In fact, in the Blairs' case, the "sometimes intolerable burden" is shared by a full-time nanny and other helpers.  One possible solution might be for Tony to employ, at his own expense, a male nanny -- a "manny" -- to stand in for him while he continues with his day job of running those parts of the British state that have not yet been handed over to the European Union or devolved to regional assemblies.

Tony Blair has hitched his star to something that he calls the "third way".  No one is quite sure what this really means;  and indeed, it is a most unfortunate phrase given its use by fascist theoreticians in the 1920s and 1930s to designate their nasty alternative to both liberal democracy and Marxism.  In Tony's hands the "third way" seems rather more mushy, the sort of thing that might be thrown up by a ménage à trois between the union movement, the Business Council and the victim-making industry.

But whatever the third way of running a nation might actually involve, Tony has said that he hopes to discover a third way of handling his parental leave problem with Cherie.  If only he had studied anthropology at university, the solution would have been obvious.  He should follow the lead of men in many indigenous cultures, and carry out the couvade for the arrival of his new child.

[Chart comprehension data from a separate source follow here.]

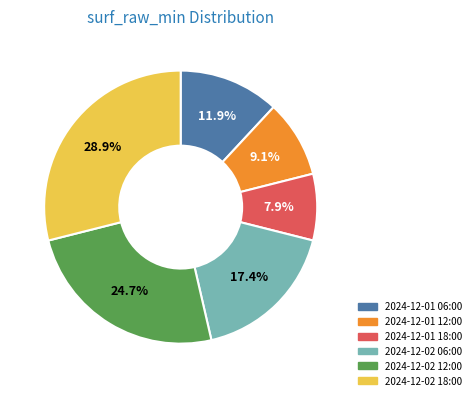

Which category has the smallest portion of the pie?

2024-12-01 18:00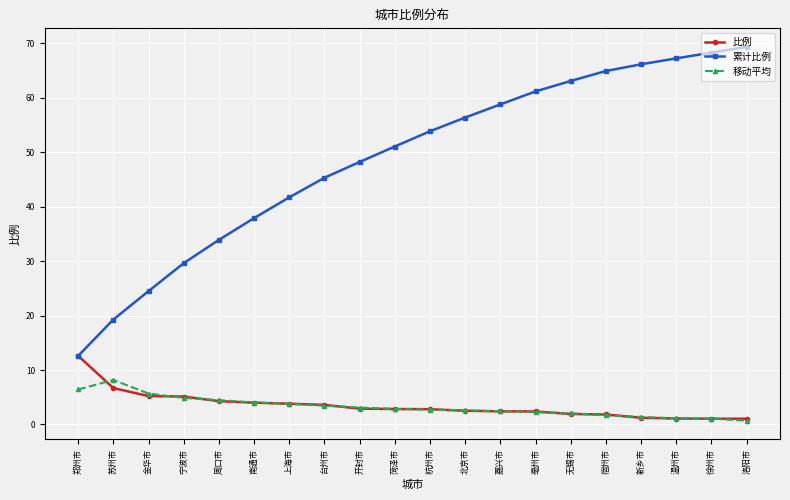

What is the greatest value displayed?

69.4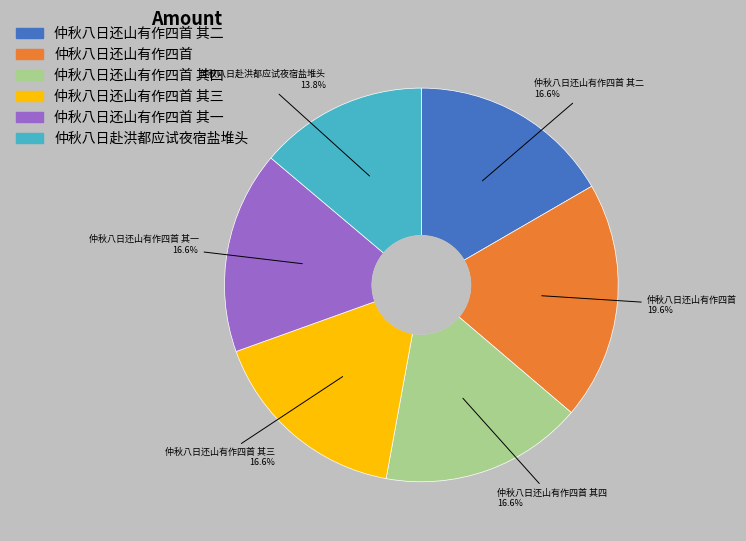

Is there a majority slice in this chart?

No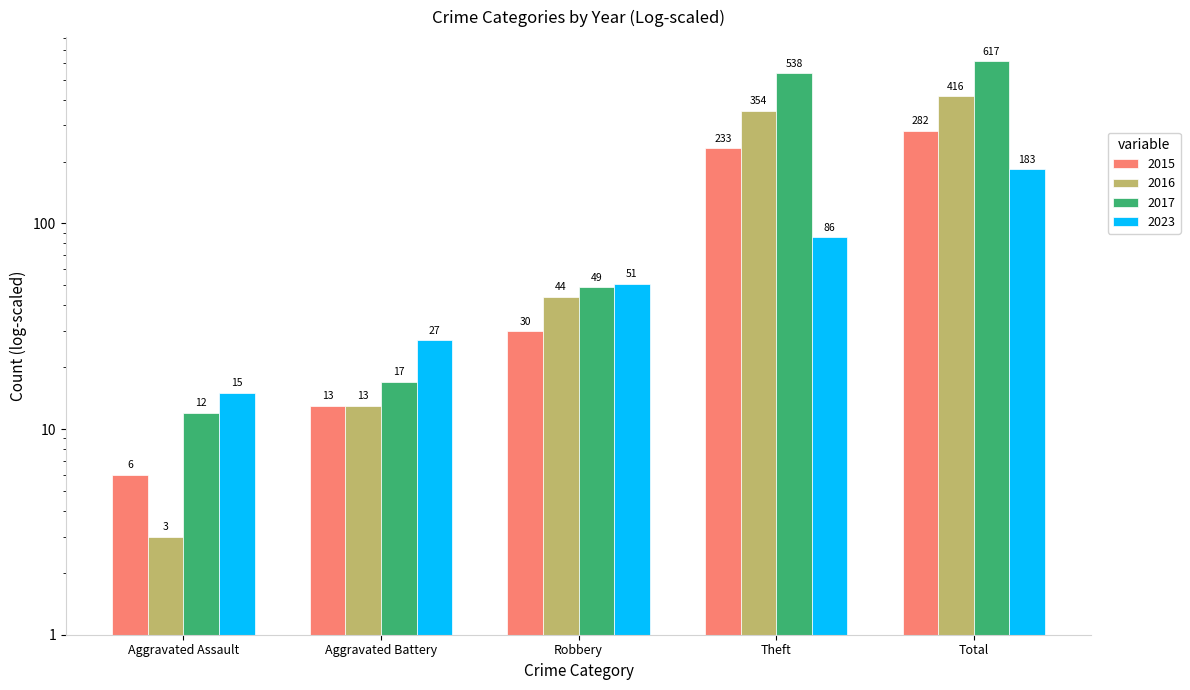

The 2023 series shows 70 at Robbery. True or false?

False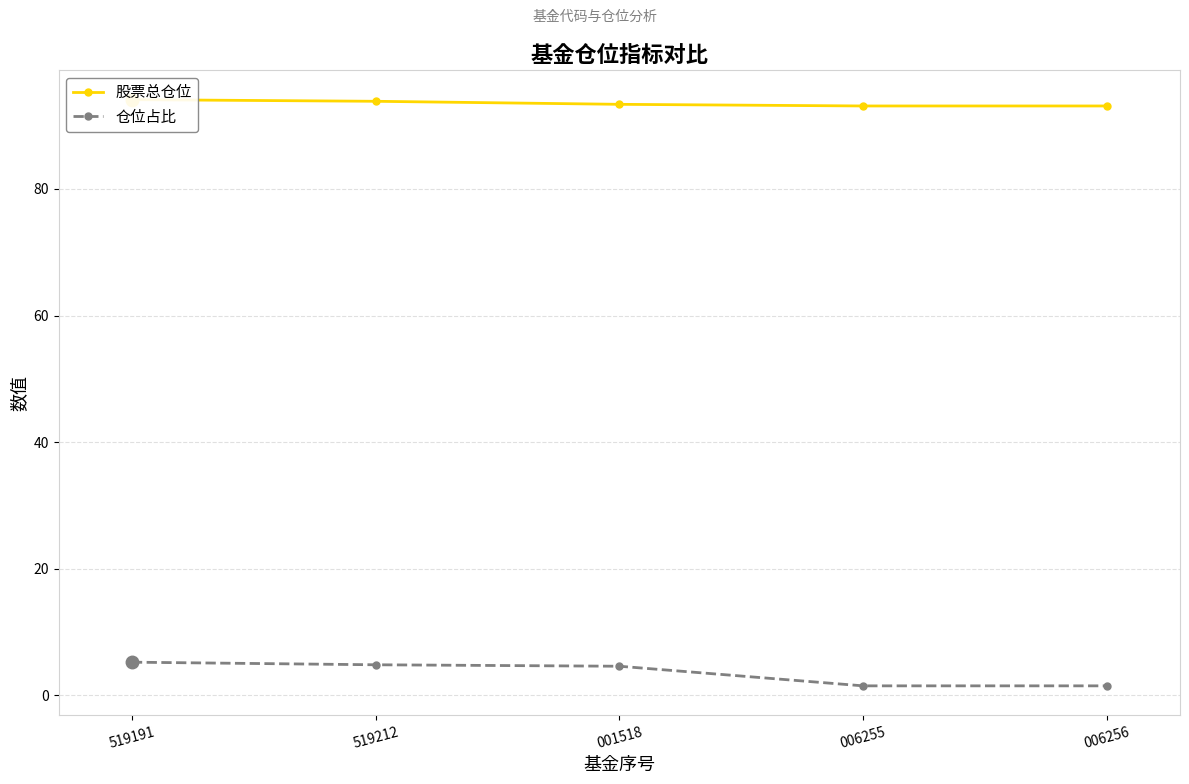

True or false: 仓位占比 and 股票总仓位 intersect in this chart.

False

The couvade is a ritual in which a man imitates many aspects of childbirth while his wife is in labour.  In the full blown version, the father goes into seclusion and observes the same food and other taboos that have been placed on his partner.  But most crucially, he displays all the symptoms of the pain that his wife is experiencing, and after the child has been born the father is looked after as though he too had given birth.  In some cultures he may even be given more care than the mother herself receives.

The couvade is -- or was -- found amongst Amazonian Indians and the indigenous tribes of California, as well as in parts of Asia and even Europe.  In other words, it is a very multicultural custom, which should make it particularly attractive for a politician like Mr Blair, who is trying hard to break down the ethnocentrism and parochialism of his own people.

And its ethnic charm is not its only advantage.  Anthropologists have attempted to understand the custom since the English scholar, E.B. Tylor, gave it its name (from the French word couver, to hatch), and provided the first scientific examination of the couvade in 1865.

A common explanation suggests that it is a ritual way of emphasising the contribution that both parents make to the creation and upbringing of the child, which should appeal to Cherie Blair and all the other women who are angry about the "intolerable burden" that they face.  So by turning to the couvade Tony could make the appropriate symbolic statements to modern Britain, without removing his guiding hand from the affairs of state for longer than the confinement itself.

But the really wonderful feature of the couvade, the quality which makes it such an ideal custom for contemporary revival, is that it is so much in harmony with the essence of New Labour and the whole range of other sanctimonious political movements that are currently so prevalent in Western democracies.

It has the outward pretence of moral righteousness -- "I feel your pain", the couvadist appears to be saying to his wife and to womanhood in general.  In reality however, he is acting out of pure egotism and self interest.  He is making certain that at the very time when his wife should be the focus of everyone's concern, it is he who will be the real centre of attention.